Madame Pochette, curadora do Paço INterno de Cine Inês, abre o jogo com o Guarda-livros, sobre a programação cultural dos vários ambientes e recintos. Ele se surpreende quando, em vez de falar de arte, estética, ela começa trazendo uma memória que vem do esporte, resgatada dos campos de futebol.
Sempre liguei essa palavra, finta, ao futebol. Associada fortemente a um jogador, Garrincha. Era o seu marcante movimento inaugural do drible. Um jogo de corpo que viria, sabia-se. Só não se sabia para que lado. Ou se para a frente, ou para trás.
Um jogo de corpo que desequilibrava os marcadores. Diabrura. Pintava o sete (número de sua camisa, posição de ponta direta) em cima dos adversários.
Por mais esperada que fosse, a finta sempre funcionava. Não havia como prever a direção. Você podia estudar, analisar o cenário, o campo, como se fosse um set, tudo montado em seu devido lugar, ter o controle do jogo. Ledo engano. A finta é que enganava, ludibriava todas as vezes.

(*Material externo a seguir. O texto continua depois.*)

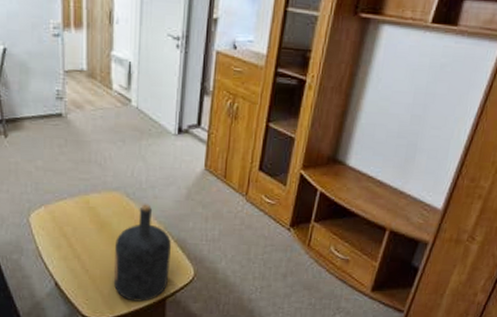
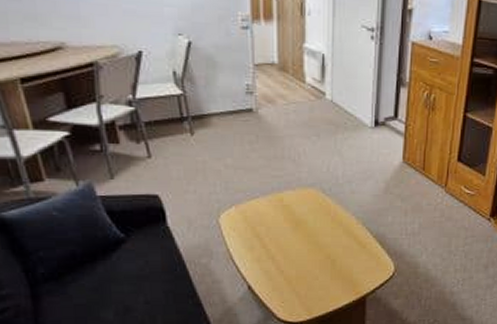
bottle: present [113,204,171,302] -> none [310,199,370,301]

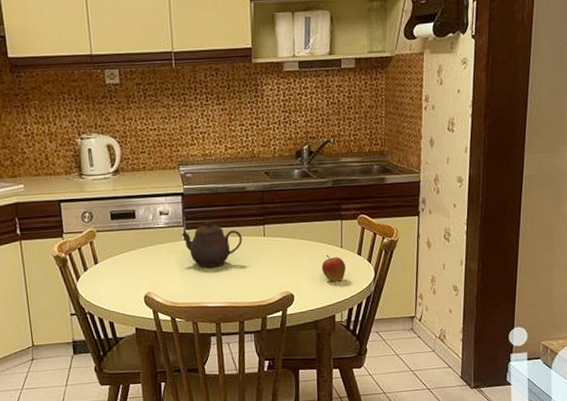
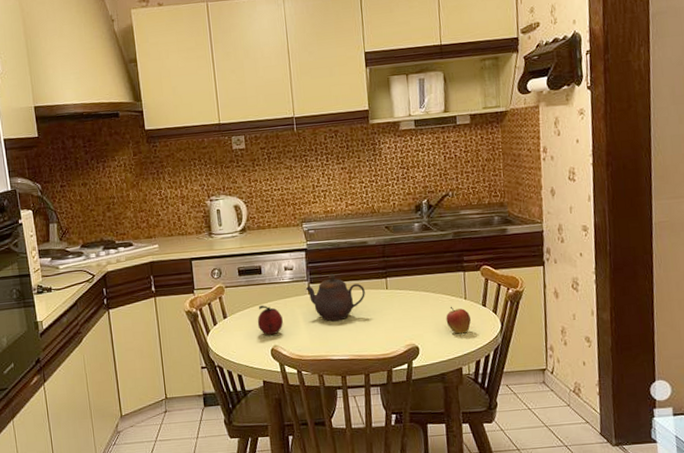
fruit: none [130,250,157,281] -> present [257,305,283,335]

Enganava o defensor, por estar no lance, ou também a torcida? Quem estava assistindo, e tinha maior visão do campo?
Pois é. Fintava o marcador na cena, e mais todos os observadores de fora do set. Fintava o set. Eu também fui levado no logro. Assisti o primeiro jogo do Garrincha na Vila Belmiro. Que foi também o primeiro contra o Pelé. 1957. Garrincha já na estrada há um par de anos, Pelé em começo de carreira. Nenhum dos dois marcou gol. Nem precisava. O que valia mesmo era ver e tentar entender a finta.
Por que?
Para atender a um propósito que nada tinha a ver com futebol. Era uma metáfora de um disfarce, de diversionismo. Atrair a atenção para um movimento, de modo que não se perceba a mudança que realmente importa.